MATERIAL PROVIDED below:

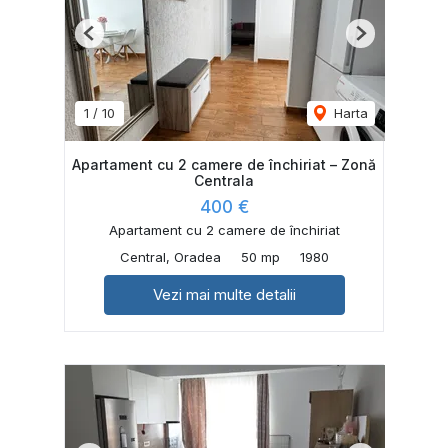
Previous
Next
1
/
10
Harta
Apartament cu 2 camere de închiriat – Zonă
Centrala
400 €
Apartament cu 2 camere de închiriat
Central, Oradea
50 mp
1980
Vezi mai multe detalii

End of MATERIAL PROVIDED.

PROBLEM: Write the records out again exactly; none of the pictures belong in the copy.

OUTPUT BELOW:
Previous
Next
1
/
10
Harta
Apartament cu 2 camere de închiriat – Zonă
Centrala
400 €
Apartament cu 2 camere de închiriat
Central, Oradea
50 mp
1980
Vezi mai multe detalii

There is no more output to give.